Sonderformen dieser Art entsprechen bisher nicht dem amtlichen deutschen Regelwerk, werden aber trotzdem immer wieder benutzt, beispielweise von manchen Behörden und auch an Universitäten.
Wir sollten sie kennen und verstehen.
Texte geschlechtergerechter machen – Praxistipps
Schülerinnen und Schüler schreiben viele Texte. Welche Möglichkeiten haben sie zur Zeit ihre Texte, geschlechtergerechter zu machen.
Allgemein kann man sagen:
Männer und Frauen werden zunehmend immer in der entsprechenden Form benannt. Passivkonstruktionen helfen ebenso wie die Verwendung des Plurals, Texte geschlechtergerechter zu formulieren.
In dem amtlichen Regelwerk enthalten sind Wendungen mit Schrägstrich und Klammern, z.B. Lehrer(innen), Schüler/-innen. Weitere nützliche Praxistipps findet man auf der Website des Gender-Online-Wörterbuchs von Frau Johanna Usinger.
Derzeit sieht der Rat für deutsche Rechtschreibung keine eindeutige Entwicklung wie durch weitere orthografische Änderungen die deutsche Sprache geschlechtergerechter gemacht werden kann. Aber im November 2018 soll eine Arbeitsgruppe, wenn möglich, angemessene Empfehlungen vorstellen, laut einer Pressemitteilung des Rats für deutsche Rechtschreibung vom 08.06.2018.
Geschlechtersensible Sprache – Gefahr der Hyperkorrektur?
Manche lehnen ein Bemühen um eine geschlechtergerechte Sprache ab, weil sie unsere Sprache sperrig mache und zu Absurditäten führe. Außerdem sei es wichtiger, sich um eine bessere Bezahlung von Frauenarbeit oder um Frauen in Führungspositionen zu kümmern.
An jedem Einwand ist schon etwas dran. Aber das eine schließt das andere nicht aus. Es gilt, dass sich mit der veränderten Beziehung von Frau und Mann in unserer Gesellschaft auch die Sprache ändert. Manches ergibt sich ganz automatisch, andere Veränderungen kommen erst mit einer gesellschaftlichen Debatte. Dabei geht es nicht darum, Sprache übertrieben geschlechtergerecht zu machen. Vielmehr muss das Ziel sein, in dieser Hinsicht möglichst genau, zumindest genauer zu werden als bisher.
Kommentar: Nicht nur ein Thema für radikale Feministinnen
Sprachliche Veränderungen lassen sich nicht verordnen. An manchen Stellen hat die deutsche Sprache gute Möglichkeiten Männern und Frauen, Mädchen und Jungen gerecht zu werden Sie kann sensibel mit Wünschen nach mehr Gleichberechtigung umzugehen.

*AUFGABE A*:
Schreib aus dem Textauszug über geschlechtergerechte Sprache die Stelle ab, die mit „In dem amtlichen“ beginnt und weiter bis einschließlich „Rechtschreibung vom 08.06.2018.“ geht.
*AUFGABE B*:
Wann soll laut dem Textauszug über geschlechtergerechte Sprache eine Arbeitsgruppe Empfehlungen vorstellen?

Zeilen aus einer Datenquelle
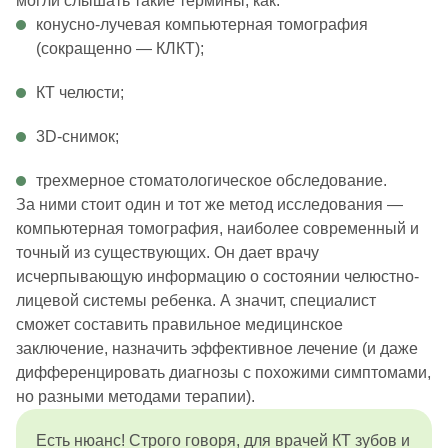
могли слышать такие термины, как:
конусно-лучевая компьютерная томография
(сокращенно — КЛКТ);
КТ челюсти;
3D-снимок;
трехмерное стоматологическое обследование.
За ними стоит один и тот же метод исследования —
компьютерная томография, наиболее современный и
точный из существующих. Он дает врачу
исчерпывающую информацию о состоянии челюстно-
лицевой системы ребенка. А значит, специалист
сможет составить правильное медицинское
заключение, назначить эффективное лечение (и даже
дифференцировать диагнозы с похожими симптомами,
но разными методами терапии).
Есть нюанс! Строго говоря, для врачей КТ зубов и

*ANTWORT A*:
In dem amtlichen Regelwerk enthalten sind Wendungen mit Schrägstrich und Klammern, z.B. Lehrer(innen), Schüler/-innen. Weitere nützliche Praxistipps findet man auf der Website des Gender-Online-Wörterbuchs von Frau Johanna Usinger.
Derzeit sieht der Rat für deutsche Rechtschreibung keine eindeutige Entwicklung wie durch weitere orthografische Änderungen die deutsche Sprache geschlechtergerechter gemacht werden kann. Aber im November 2018 soll eine Arbeitsgruppe, wenn möglich, angemessene Empfehlungen vorstellen, laut einer Pressemitteilung des Rats für deutsche Rechtschreibung vom 08.06.2018.

*ANTWORT B*:
Im November 2018.